### [Exercise brief]
Go through the data line by line. Copy each one holding the string "neck".

Stored data entries:

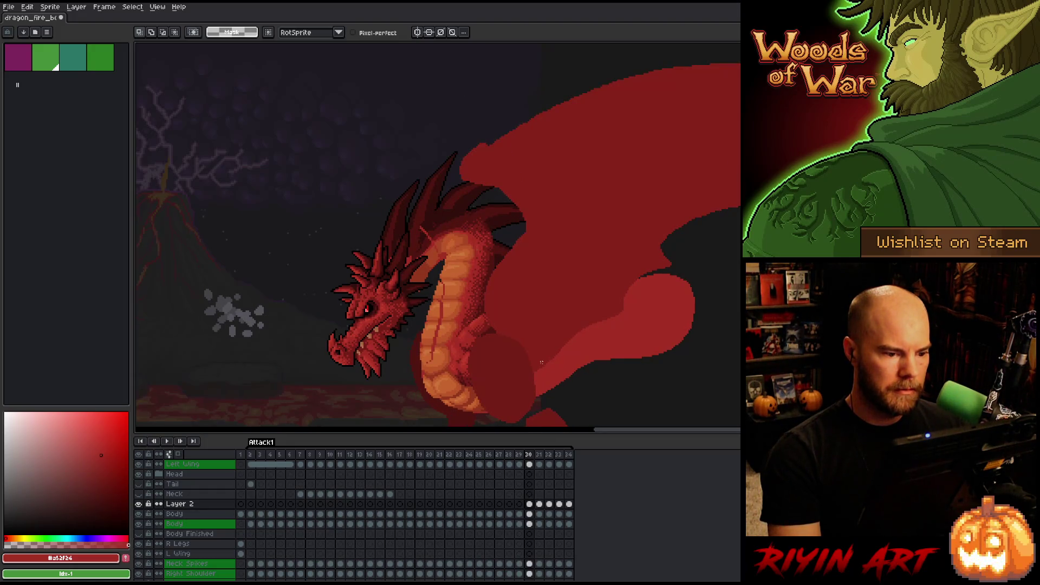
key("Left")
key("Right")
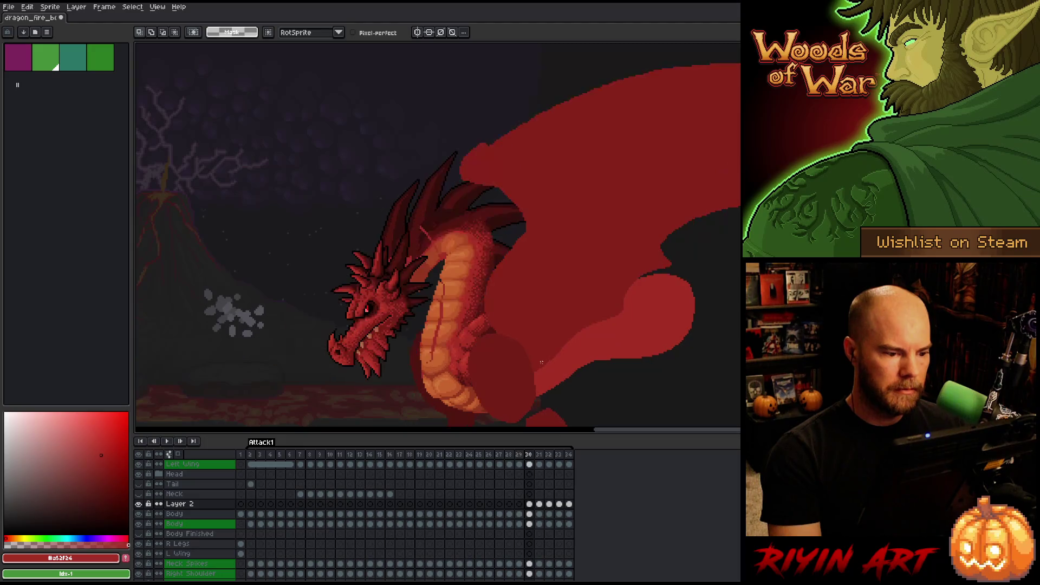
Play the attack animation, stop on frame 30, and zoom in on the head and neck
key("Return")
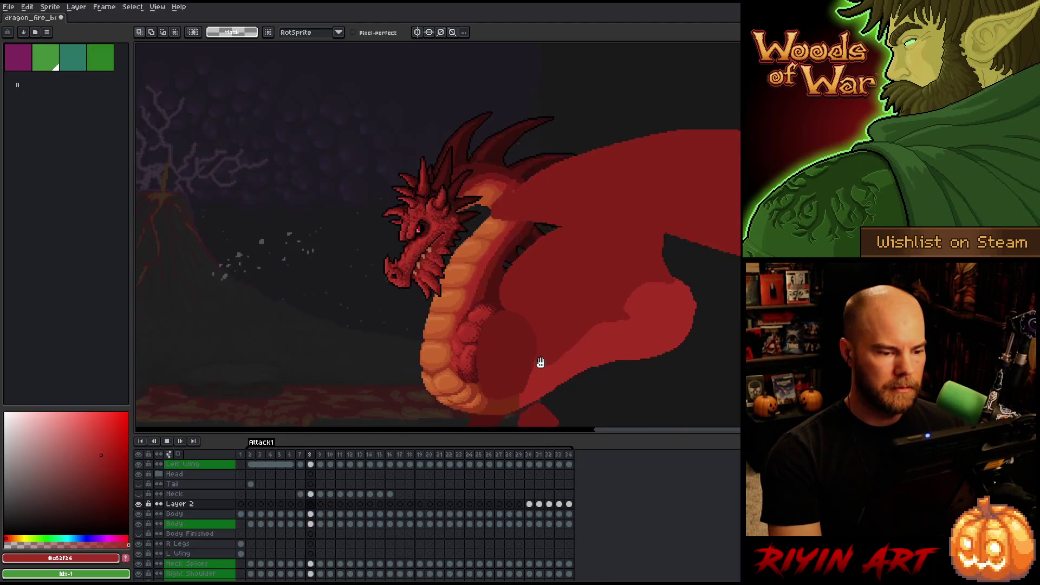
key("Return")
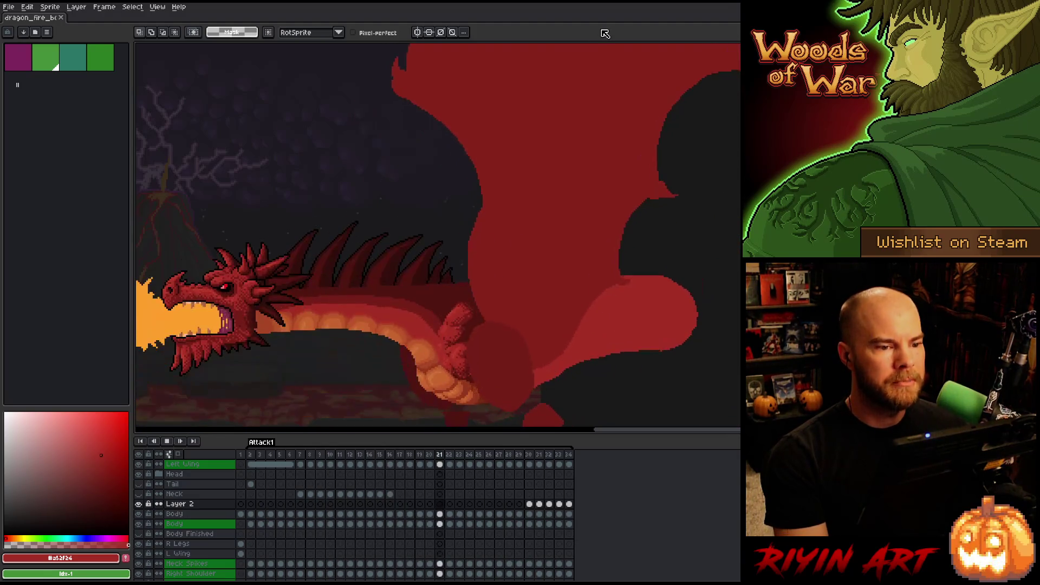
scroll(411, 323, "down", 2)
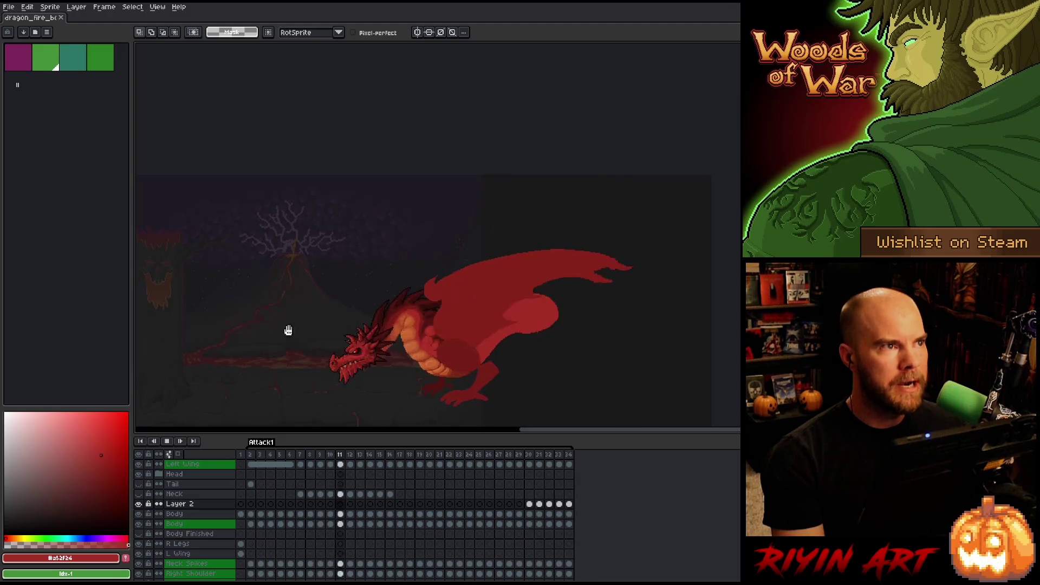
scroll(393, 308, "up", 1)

...

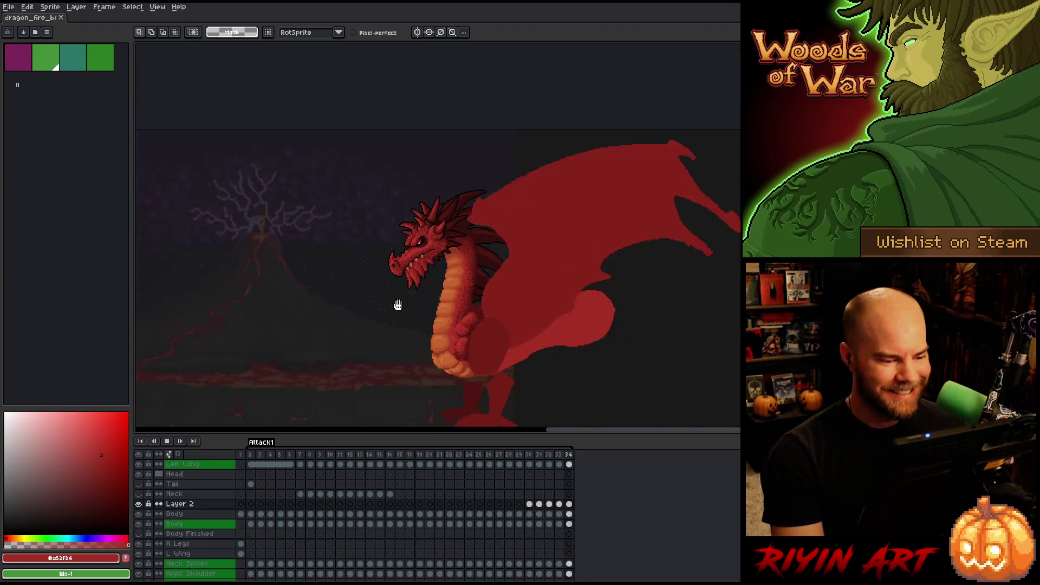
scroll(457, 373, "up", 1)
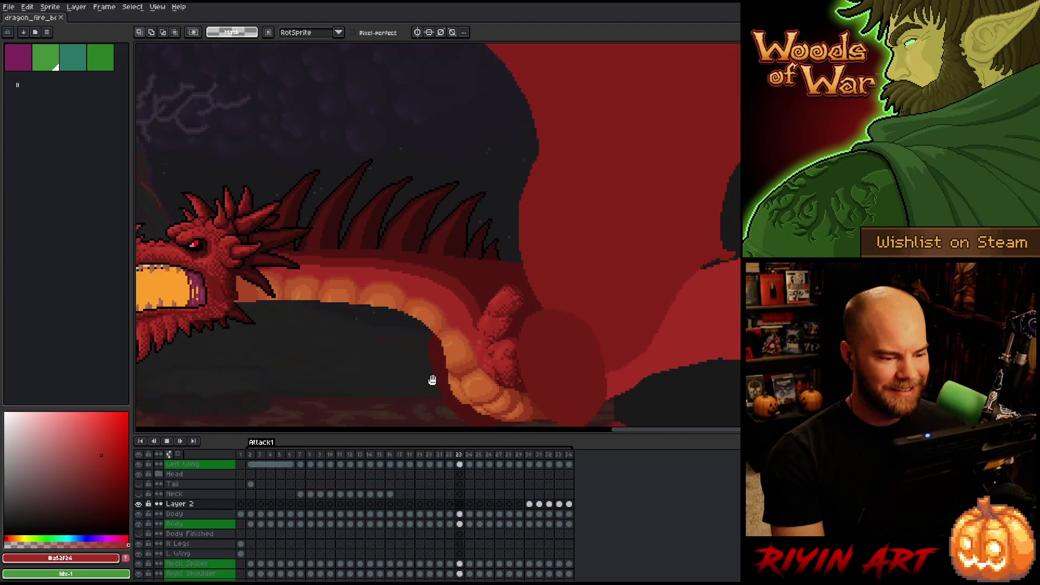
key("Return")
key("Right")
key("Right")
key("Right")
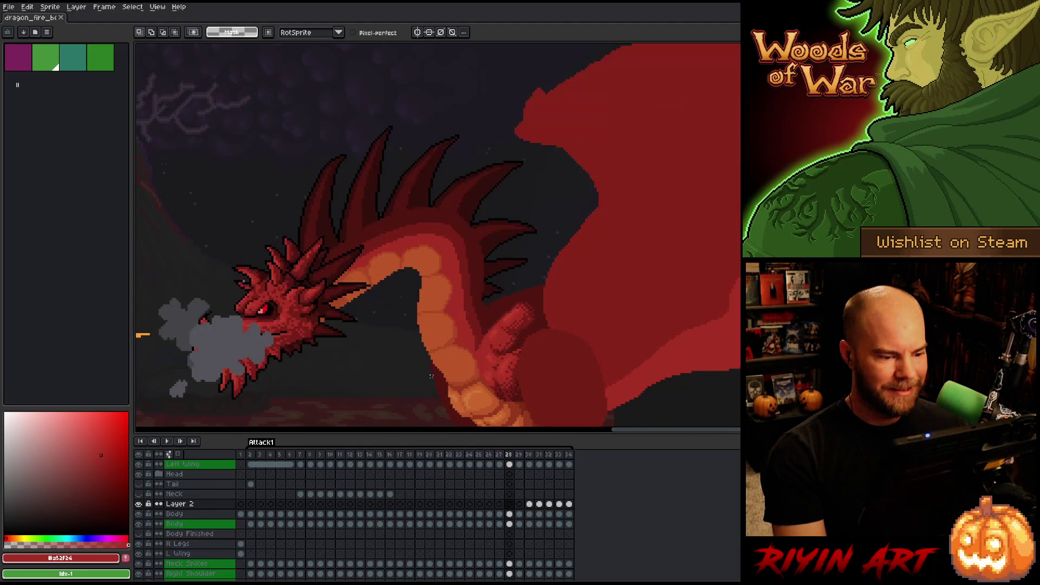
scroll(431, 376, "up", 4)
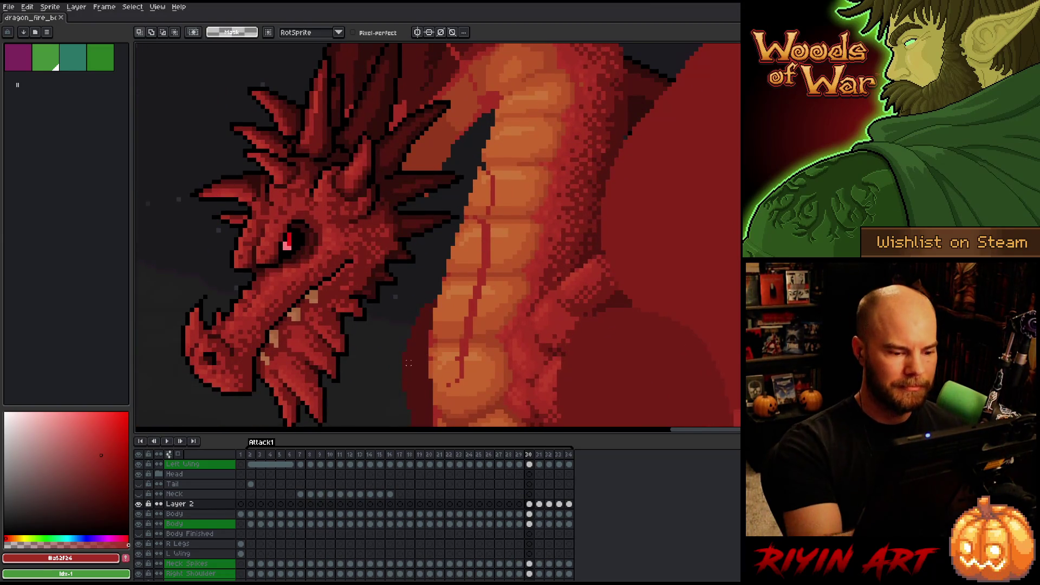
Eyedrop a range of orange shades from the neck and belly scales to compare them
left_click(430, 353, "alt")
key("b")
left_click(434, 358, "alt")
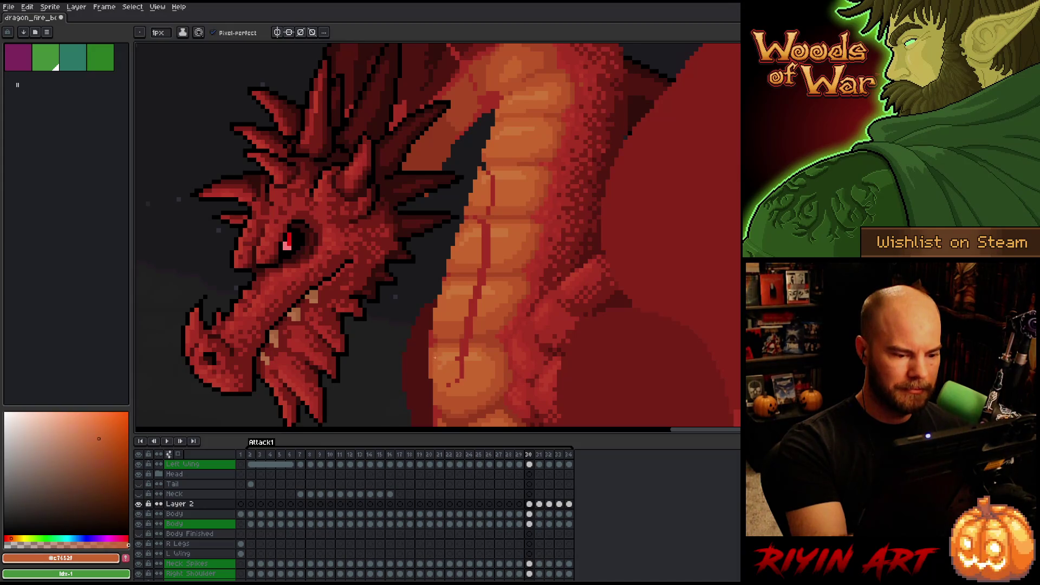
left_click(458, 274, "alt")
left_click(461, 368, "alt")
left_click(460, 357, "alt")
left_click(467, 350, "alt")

### [Solution for this problem]
Play the attack animation, stop on frame 30, and zoom in on the head and neck
Eyedrop a range of orange shades from the neck and belly scales to compare them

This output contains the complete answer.